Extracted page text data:
┌────────

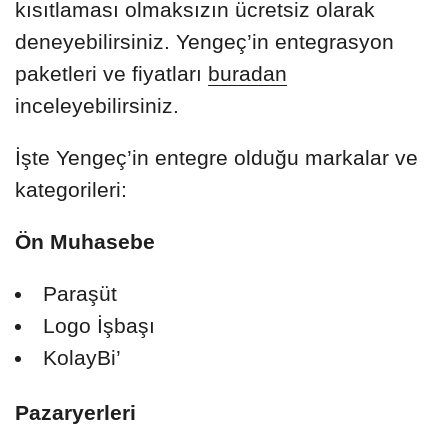
kısıtlaması olmaksızın ücretsiz olarak
deneyebilirsiniz. Yengeç’in entegrasyon
paketleri ve fiyatları
buradan
inceleyebilirsiniz.
İşte Yengeç’in entegre olduğu markalar ve
kategorileri:
Ön Muhasebe
Paraşüt
Logo İşbaşı
KolayBi’
Pazaryerleri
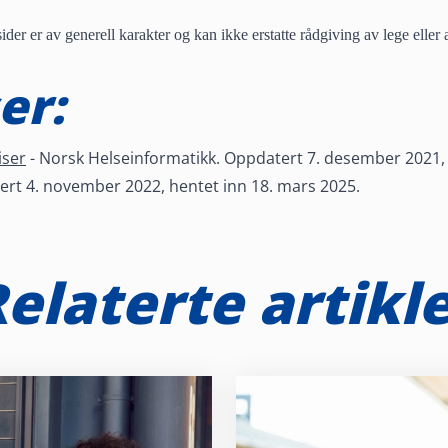
der er av generell karakter og kan ikke erstatte rådgiving av lege eller a
er:
iser
- Norsk Helseinformatikk. Oppdatert 7. desember 2021, 
rt 4. november 2022, hentet inn 18. mars 2025.
elaterte artikl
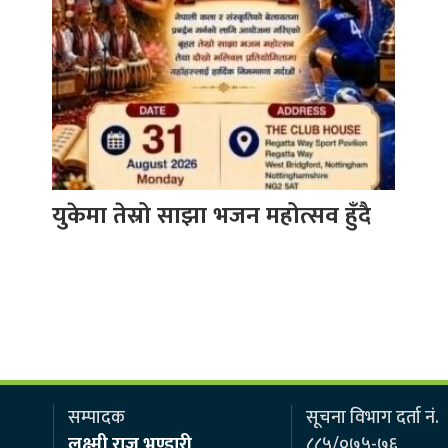
युकेमा तेस्रो साझा भजन महोत्सव हुँदै
सम्पादक
सूचना विभाग दर्ता नं.
लक्ष्मी राज भण्डारी
८८५/०७५-७६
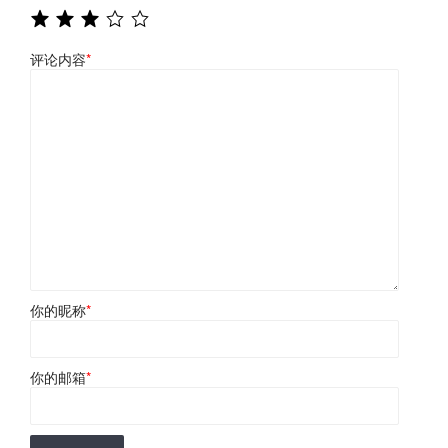
评论内容
*
你的昵称
*
你的邮箱
*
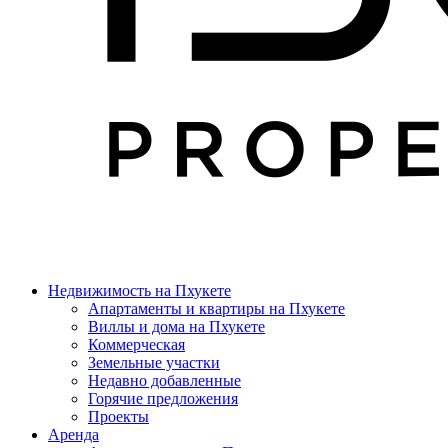
Недвижимость на Пхукете
Апартаменты и квартиры на Пхукете
Виллы и дома на Пхукете
Коммерческая
Земельные участки
Недавно добавленные
Горячие предложения
Проекты
Аренда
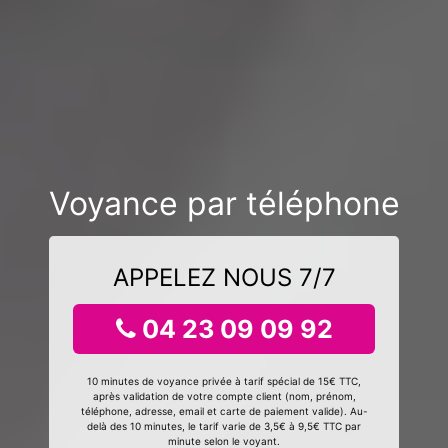
Voyance par téléphone
APPELEZ NOUS 7/7
04 23 09 09 92
10 minutes de voyance privée à tarif spécial de 15€ TTC,
après validation de votre compte client (nom, prénom,
téléphone, adresse, email et carte de paiement valide). Au-
delà des 10 minutes, le tarif varie de 3,5€ à 9,5€ TTC par
minute selon le voyant.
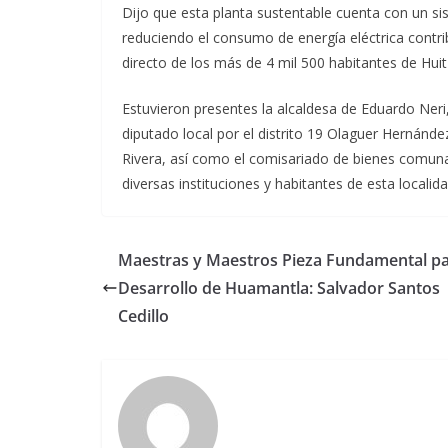
Dijo que esta planta sustentable cuenta con un s
reduciendo el consumo de energía eléctrica contri
directo de los más de 4 mil 500 habitantes de Huitz
Estuvieron presentes la alcaldesa de Eduardo Neri
diputado local por el distrito 19 Olaguer Hernánde
Rivera, así como el comisariado de bienes comuna
diversas instituciones y habitantes de esta localida
Maestras y Maestros Pieza Fundamental p
Desarrollo de Huamantla: Salvador Santos
Cedillo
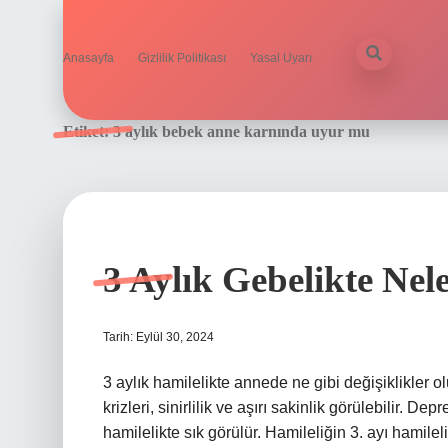
Anasayfa
Gizlilik Politikası
Yasal Uyarı
Etiket:
3 aylık bebek anne karnında uyur mu
3 Aylık Gebelikte Nele
Tarih: Eylül 30, 2024
3 aylık hamilelikte annede ne gibi değişiklikler 
krizleri, sinirlilik ve aşırı sakinlik görülebilir. Depr
hamilelikte sık görülür. Hamileliğin 3. ayı hamile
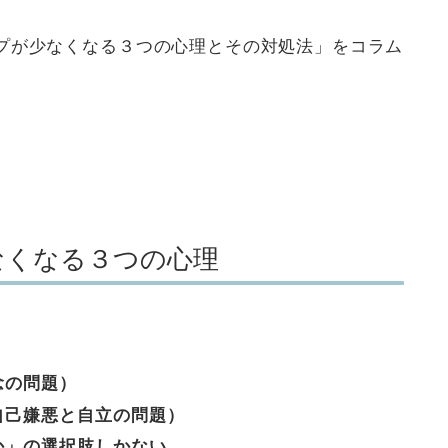
プが少なくなる３つの心理とその対処法」をコラム
なくなる３つの心理
念の問題）
自己嫌悪と自立の問題）
か」の選択肢しかない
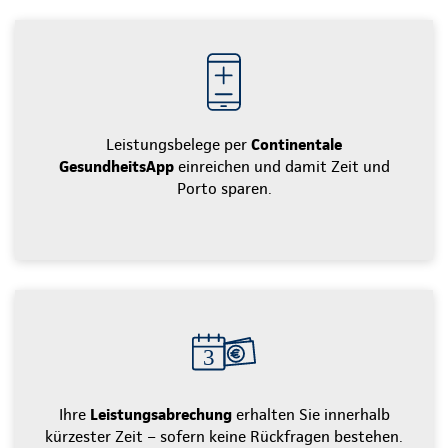
Leistungsbelege per
Continentale
GesundheitsApp
einreichen und damit Zeit und
Porto sparen.
Ihre
Leistungsabrechung
erhalten Sie innerhalb
kürzester Zeit – sofern keine Rückfragen bestehen.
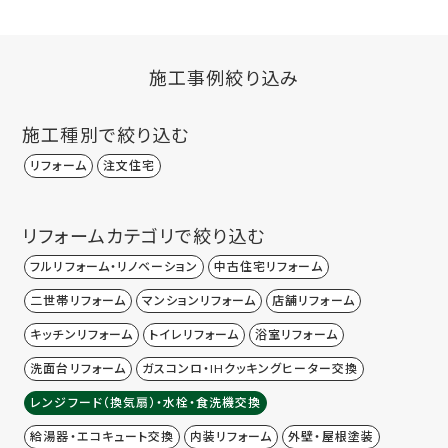
施工事例絞り込み
施工種別で絞り込む
リフォーム
注文住宅
リフォームカテゴリで絞り込む
フルリフォーム・リノベーション
中古住宅リフォーム
二世帯リフォーム
マンションリフォーム
店舗リフォーム
キッチンリフォーム
トイレリフォーム
浴室リフォーム
洗面台リフォーム
ガスコンロ・IHクッキングヒーター交換
レンジフード（換気扇）・水栓・食洗機交換
給湯器・エコキュート交換
内装リフォーム
外壁・屋根塗装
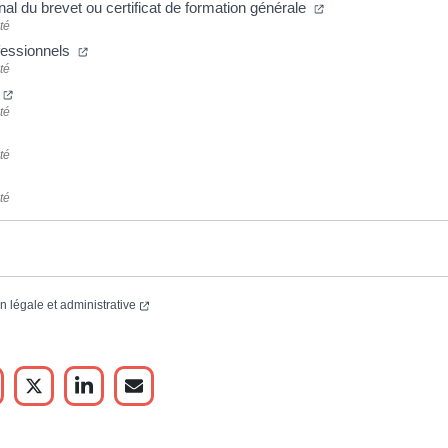
(nouvelle fenêtre)
al du brevet ou certificat de formation générale
té
(nouvelle fenêtre)
fessionnels
té
(nouvelle fenêtre)
té
velle fenêtre)
té
velle fenêtre)
té
(nouvelle fenêtre)
on légale et administrative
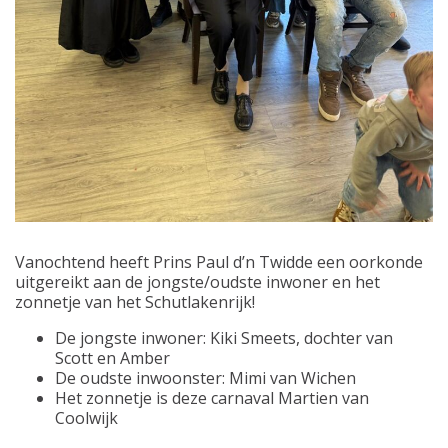
Vanochtend heeft Prins Paul d’n Twidde een oorkonde
uitgereikt aan de jongste/oudste inwoner en het
zonnetje van het Schutlakenrijk!
De jongste inwoner: Kiki Smeets, dochter van
Scott en Amber
De oudste inwoonster: Mimi van Wichen
Het zonnetje is deze carnaval Martien van
Coolwijk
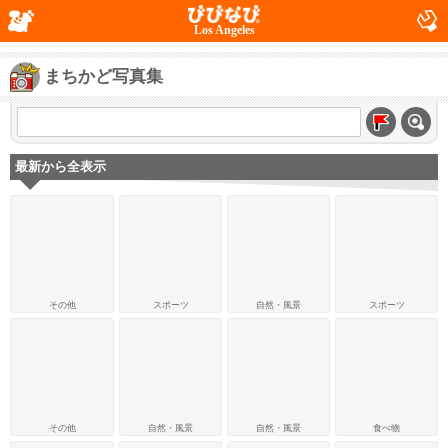
Los Angeles
まちかど写真集
最新から全表示
その他
スポーツ
自然・風景
スポーツ
その他
自然・風景
自然・風景
食べ物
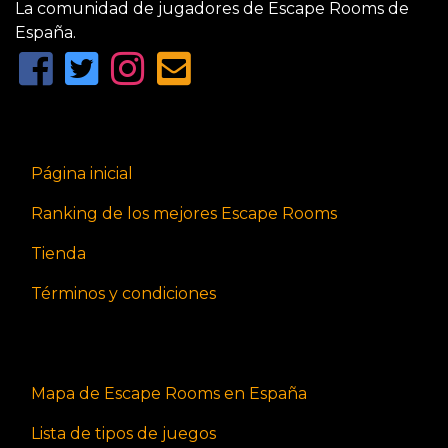
La comunidad de jugadores de Escape Rooms de
España.
Página inicial
Ranking de los mejores Escape Rooms
Tienda
Términos y condiciones
Mapa de Escape Rooms en España
Lista de tipos de juegos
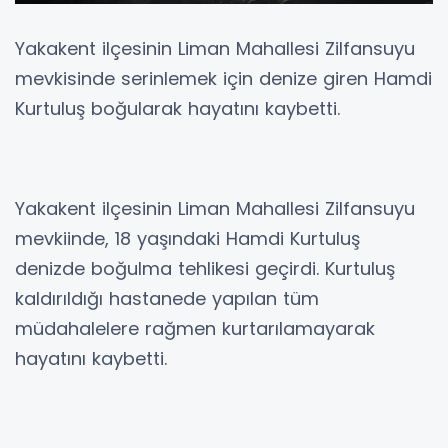
Yakakent ilçesinin Liman Mahallesi Zilfansuyu
mevkisinde serinlemek için denize giren Hamdi
Kurtuluş boğularak hayatını kaybetti.
Yakakent ilçesinin Liman Mahallesi Zilfansuyu
mevkiinde, 18 yaşındaki Hamdi Kurtuluş
denizde boğulma tehlikesi geçirdi. Kurtuluş
kaldırıldığı hastanede yapılan tüm
müdahalelere rağmen kurtarılamayarak
hayatını kaybetti.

└────────

Aim of the exercise: Print all of these lines exactly as they are, leaving out the pictures.

Task result:
kısıtlaması olmaksızın ücretsiz olarak
deneyebilirsiniz. Yengeç’in entegrasyon
paketleri ve fiyatları
buradan
inceleyebilirsiniz.
İşte Yengeç’in entegre olduğu markalar ve
kategorileri:
Ön Muhasebe
Paraşüt
Logo İşbaşı
KolayBi’
Pazaryerleri
der er av generell karakter og kan ikke erstatte rådgiving av lege eller a
er:
iser
- Norsk Helseinformatikk. Oppdatert 7. desember 2021, 
rt 4. november 2022, hentet inn 18. mars 2025.
elaterte artikl
युकेमा तेस्रो साझा भजन महोत्सव हुँदै
सम्पादक
सूचना विभाग दर्ता नं.
लक्ष्मी राज भण्डारी
८८५/०७५-७६
评论内容
*
你的昵称
*
你的邮箱
*
Недвижимость на Пхукете
Апартаменты и квартиры на Пхукете
Виллы и дома на Пхукете
Коммерческая
Земельные участки
Недавно добавленные
Горячие предложения
Проекты
Аренда
Voyance par téléphone
APPELEZ NOUS 7/7
04 23 09 09 92
10 minutes de voyance privée à tarif spécial de 15€ TTC,
après validation de votre compte client (nom, prénom,
téléphone, adresse, email et carte de paiement valide). Au-
delà des 10 minutes, le tarif varie de 3,5€ à 9,5€ TTC par
minute selon le voyant.
Dijo que esta planta sustentable cuenta con un s
reduciendo el consumo de energía eléctrica contri
directo de los más de 4 mil 500 habitantes de Huitz
Estuvieron presentes la alcaldesa de Eduardo Neri
diputado local por el distrito 19 Olaguer Hernánde
Rivera, así como el comisariado de bienes comuna
diversas instituciones y habitantes de esta localida
Maestras y Maestros Pieza Fundamental p
Desarrollo de Huamantla: Salvador Santos
Cedillo
Anasayfa
Gizlilik Politikası
Yasal Uyarı
Etiket:
3 aylık bebek anne karnında uyur mu
3 Aylık Gebelikte Nele
Tarih: Eylül 30, 2024
3 aylık hamilelikte annede ne gibi değişiklikler 
krizleri, sinirlilik ve aşırı sakinlik görülebilir. Depr
hamilelikte sık görülür. Hamileliğin 3. ayı hamile
プが少なくなる３つの心理とその対処法」をコラム
なくなる３つの心理
念の問題）
自己嫌悪と自立の問題）
か」の選択肢しかない
Leistungsbelege per
Continentale
GesundheitsApp
einreichen und damit Zeit und
Porto sparen.
Ihre
Leistungsabrechung
erhalten Sie innerhalb
kürzester Zeit – sofern keine Rückfragen bestehen.
施工事例絞り込み
施工種別で絞り込む
リフォーム
注文住宅
リフォームカテゴリで絞り込む
フルリフォーム・リノベーション
中古住宅リフォーム
二世帯リフォーム
マンションリフォーム
店舗リフォーム
キッチンリフォーム
トイレリフォーム
浴室リフォーム
洗面台リフォーム
ガスコンロ・IHクッキングヒーター交換
レンジフード（換気扇）・水栓・食洗機交換
給湯器・エコキュート交換
内装リフォーム
外壁・屋根塗装
(nouvelle fenêtre)
al du brevet ou certificat de formation générale
té
(nouvelle fenêtre)
fessionnels
té
(nouvelle fenêtre)
té
velle fenêtre)
té
velle fenêtre)
té
(nouvelle fenêtre)
on légale et administrative
Vanochtend heeft Prins Paul d’n Twidde een oorkonde
uitgereikt aan de jongste/oudste inwoner en het
zonnetje van het Schutlakenrijk!
De jongste inwoner: Kiki Smeets, dochter van
Scott en Amber
De oudste inwoonster: Mimi van Wichen
Het zonnetje is deze carnaval Martien van
Coolwijk
Los Angeles
まちかど写真集
最新から全表示
その他
スポーツ
自然・風景
スポーツ
その他
自然・風景
自然・風景
食べ物
La comunidad de jugadores de Escape Rooms de
España.
Página inicial
Ranking de los mejores Escape Rooms
Tienda
Términos y condiciones
Mapa de Escape Rooms en España
Lista de tipos de juegos
Yakakent ilçesinin Liman Mahallesi Zilfansuyu
mevkisinde serinlemek için denize giren Hamdi
Kurtuluş boğularak hayatını kaybetti.
Yakakent ilçesinin Liman Mahallesi Zilfansuyu
mevkiinde, 18 yaşındaki Hamdi Kurtuluş
denizde boğulma tehlikesi geçirdi. Kurtuluş
kaldırıldığı hastanede yapılan tüm
müdahalelere rağmen kurtarılamayarak
hayatını kaybetti.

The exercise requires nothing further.